John Ryder: So, how long have you been fucking her?
Jim Halsey: Excuse me?
[last lines]
[after Grace shoots John repeatedly in his bulletproof vest]
John Ryder: Feels good, doesn't it?
Grace Andrews: I don't feel anything.
[Grace shoots John in the head, and walks away]
Jim Halsey: Yeah. Lets go eat.
John Ryder: Feels good, doesn't it?
Grace Andrews: I don't feel a thing.
Trooper Hancock: [talking about Jim] Don't you know who he is?
Nash: You got the wrong man, Lyle.
Trooper Hancock: Like hell we do!
Jim Halsey: [after entering the gas station] Doritos or Cheetos?
Grace Andrews: Cheetos!
Jim Halsey: Ding Dongs or Twinkies?
Grace Andrews: Ding Dongs!
Grace Andrews: [while getting felt up] You're making me horny.

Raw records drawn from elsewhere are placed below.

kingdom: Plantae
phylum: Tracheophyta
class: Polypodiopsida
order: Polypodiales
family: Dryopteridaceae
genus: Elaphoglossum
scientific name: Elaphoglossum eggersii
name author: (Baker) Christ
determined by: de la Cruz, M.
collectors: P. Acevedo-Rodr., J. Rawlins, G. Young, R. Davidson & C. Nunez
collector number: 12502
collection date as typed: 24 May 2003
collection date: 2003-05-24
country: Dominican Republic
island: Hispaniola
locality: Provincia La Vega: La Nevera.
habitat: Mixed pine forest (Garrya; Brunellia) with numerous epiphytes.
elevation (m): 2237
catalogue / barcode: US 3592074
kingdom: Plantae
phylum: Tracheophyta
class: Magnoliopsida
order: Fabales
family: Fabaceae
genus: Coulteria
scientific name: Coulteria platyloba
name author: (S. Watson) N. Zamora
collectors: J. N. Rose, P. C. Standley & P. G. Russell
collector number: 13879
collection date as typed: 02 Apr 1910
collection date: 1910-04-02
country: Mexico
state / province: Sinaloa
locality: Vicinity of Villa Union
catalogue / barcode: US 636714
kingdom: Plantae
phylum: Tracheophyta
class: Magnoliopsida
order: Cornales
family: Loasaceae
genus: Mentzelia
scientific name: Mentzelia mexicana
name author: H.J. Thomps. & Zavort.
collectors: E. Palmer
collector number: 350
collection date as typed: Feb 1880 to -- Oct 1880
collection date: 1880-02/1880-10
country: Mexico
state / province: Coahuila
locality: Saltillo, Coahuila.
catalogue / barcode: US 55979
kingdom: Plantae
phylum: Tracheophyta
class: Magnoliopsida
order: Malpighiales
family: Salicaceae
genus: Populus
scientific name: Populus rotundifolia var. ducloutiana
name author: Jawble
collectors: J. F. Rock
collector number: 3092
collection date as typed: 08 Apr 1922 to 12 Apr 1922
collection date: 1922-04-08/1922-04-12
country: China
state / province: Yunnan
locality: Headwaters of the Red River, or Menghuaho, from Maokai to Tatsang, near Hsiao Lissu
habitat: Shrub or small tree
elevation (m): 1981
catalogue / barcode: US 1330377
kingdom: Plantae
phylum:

John Ryder: [Surprising Grace] You're making me fucking horny, you cunt!
Grace Andrews: Fuck you!
[Hits Ryder with a lamp]
John Ryder: Bitch!
[from trailer]
Jim Halsey: I DONT WANT TO DIE!
Lieutenant Esteridge: [his last lines] Go fuck yourself!
[Ryder shoots him in the head]
Sergeant Starr: [to Donner] That kid ain't a killer. Any fool can see that.
Nash: Actually we're all from Mars around here, we keep our spaceship out back. So... what planet are you from?
Lieutenant Esteridge: Five Finger Fuck ME
Captain Esteridge: [Alone with Jim in police car] There is something strange going on between the two of you. I don't know what it is. I don't want to know.